### Activity
I'd ask you to write out the lines below exactly, with no images.

### Data
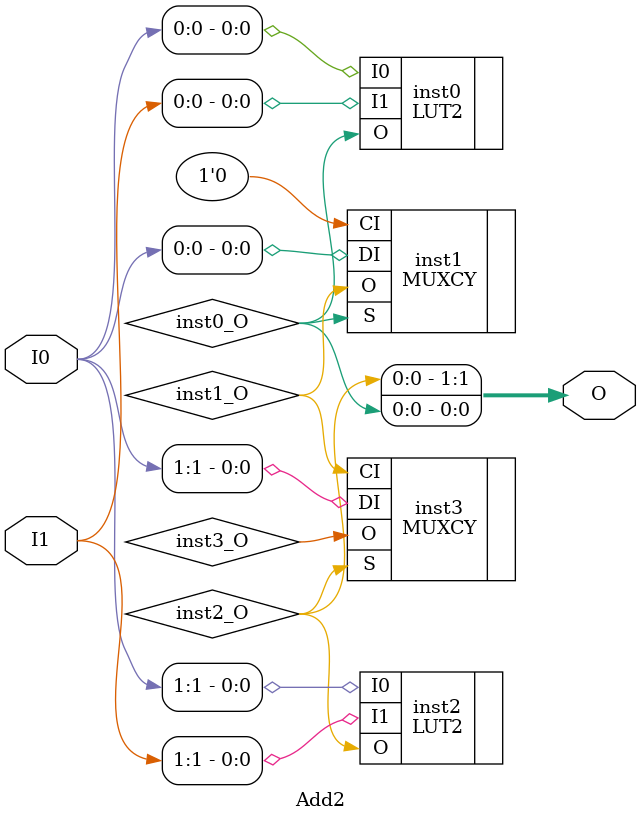
<source format=v>
module Add2 (input [1:0] I0, input [1:0] I1, output [1:0] O);
wire  inst0_O;
wire  inst1_O;
wire  inst2_O;
wire  inst3_O;
LUT2 #(.INIT(4'h6)) inst0 (.I0(I0[0]), .I1(I1[0]), .O(inst0_O));
MUXCY inst1 (.DI(I0[0]), .CI(1'b0), .S(inst0_O), .O(inst1_O));
LUT2 #(.INIT(4'h6)) inst2 (.I0(I0[1]), .I1(I1[1]), .O(inst2_O));
MUXCY inst3 (.DI(I0[1]), .CI(inst1_O), .S(inst2_O), .O(inst3_O));
assign O = {inst2_O,inst0_O};
endmodule


</source>
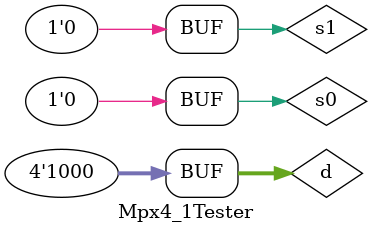
<source format=v>

`timescale 1ns/100ps

module Mpx4_1Tester;
	reg s0, s1;
	reg [3:0] d;
	wire w;
	
	Mpx4_1 UUT (s0, s1, d, w);
	
	initial begin
		$dumpfile("Mpx4_1Tester.vcd");
		$dumpvars(0, Mpx4_1Tester);
		d = 0; s0 = 0; s1 = 0;
	   #28 d = 4'b0001;
	   #28 d = 4'b0010;
	   #28 d = 4'b0100;
	   #28 d = 4'b1000;
	end
	initial repeat (44) #7    s0 = ~s0;
	initial repeat (22) #14   s1 = ~s1;
endmodule

</source>
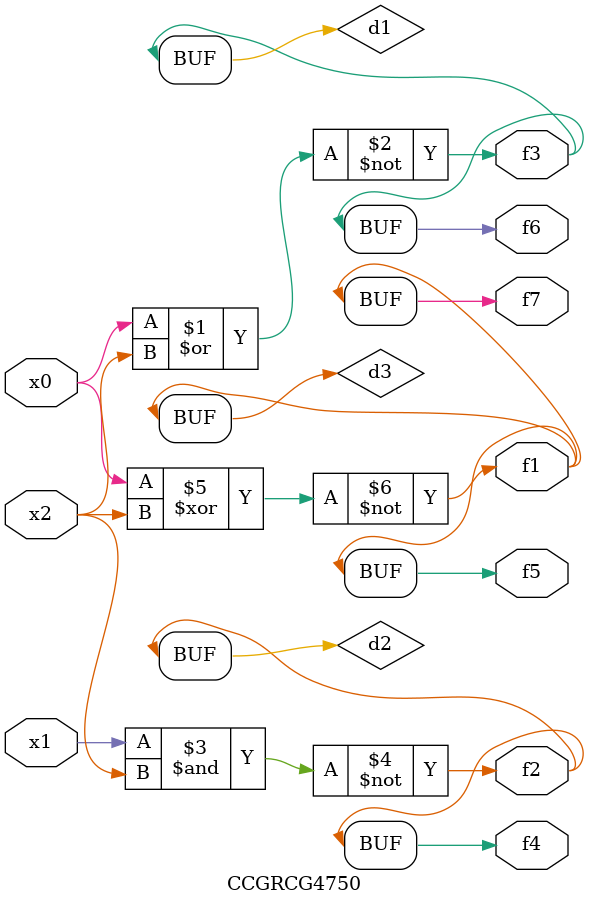
<source format=v>
module CCGRCG4750(
	input x0, x1, x2,
	output f1, f2, f3, f4, f5, f6, f7
);

	wire d1, d2, d3;

	nor (d1, x0, x2);
	nand (d2, x1, x2);
	xnor (d3, x0, x2);
	assign f1 = d3;
	assign f2 = d2;
	assign f3 = d1;
	assign f4 = d2;
	assign f5 = d3;
	assign f6 = d1;
	assign f7 = d3;
endmodule

</source>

### Exercise response
<source format=v>
module Add2 (input [1:0] I0, input [1:0] I1, output [1:0] O);
wire  inst0_O;
wire  inst1_O;
wire  inst2_O;
wire  inst3_O;
LUT2 #(.INIT(4'h6)) inst0 (.I0(I0[0]), .I1(I1[0]), .O(inst0_O));
MUXCY inst1 (.DI(I0[0]), .CI(1'b0), .S(inst0_O), .O(inst1_O));
LUT2 #(.INIT(4'h6)) inst2 (.I0(I0[1]), .I1(I1[1]), .O(inst2_O));
MUXCY inst3 (.DI(I0[1]), .CI(inst1_O), .S(inst2_O), .O(inst3_O));
assign O = {inst2_O,inst0_O};
endmodule


</source>
<source format=v>

`timescale 1ns/100ps

module Mpx4_1Tester;
	reg s0, s1;
	reg [3:0] d;
	wire w;
	
	Mpx4_1 UUT (s0, s1, d, w);
	
	initial begin
		$dumpfile("Mpx4_1Tester.vcd");
		$dumpvars(0, Mpx4_1Tester);
		d = 0; s0 = 0; s1 = 0;
	   #28 d = 4'b0001;
	   #28 d = 4'b0010;
	   #28 d = 4'b0100;
	   #28 d = 4'b1000;
	end
	initial repeat (44) #7    s0 = ~s0;
	initial repeat (22) #14   s1 = ~s1;
endmodule

</source>
<source format=v>
module CCGRCG4750(
	input x0, x1, x2,
	output f1, f2, f3, f4, f5, f6, f7
);

	wire d1, d2, d3;

	nor (d1, x0, x2);
	nand (d2, x1, x2);
	xnor (d3, x0, x2);
	assign f1 = d3;
	assign f2 = d2;
	assign f3 = d1;
	assign f4 = d2;
	assign f5 = d3;
	assign f6 = d1;
	assign f7 = d3;
endmodule

</source>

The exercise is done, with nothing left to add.